*What you are asked to do*. Rewrite the text read from every row, changing each "adalah" to "ialah" and leaving everything else as it is. Do not include the pictures in your answer.

◇ ◇ ◇

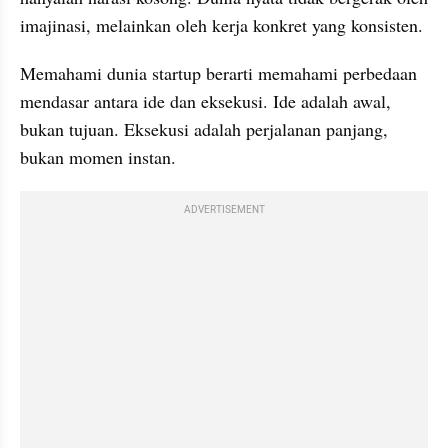
imajinasi, melainkan oleh kerja konkret yang konsisten.
Memahami dunia startup berarti memahami perbedaan 
mendasar antara ide dan eksekusi. Ide adalah awal, 
bukan tujuan. Eksekusi adalah perjalanan panjang, 
bukan momen instan. 
ADVERTISEMENT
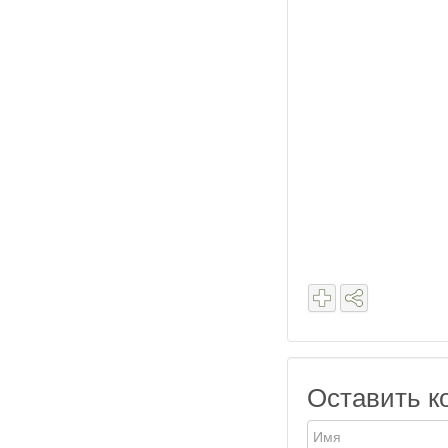
Оставить к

◇ ◇ ◇

*Answer to the exercise*.
imajinasi, melainkan oleh kerja konkret yang konsisten.
Memahami dunia startup berarti memahami perbedaan 
mendasar antara ide dan eksekusi. Ide ialah awal, 
bukan tujuan. Eksekusi ialah perjalanan panjang, 
bukan momen instan. 
ADVERTISEMENT
Оставить к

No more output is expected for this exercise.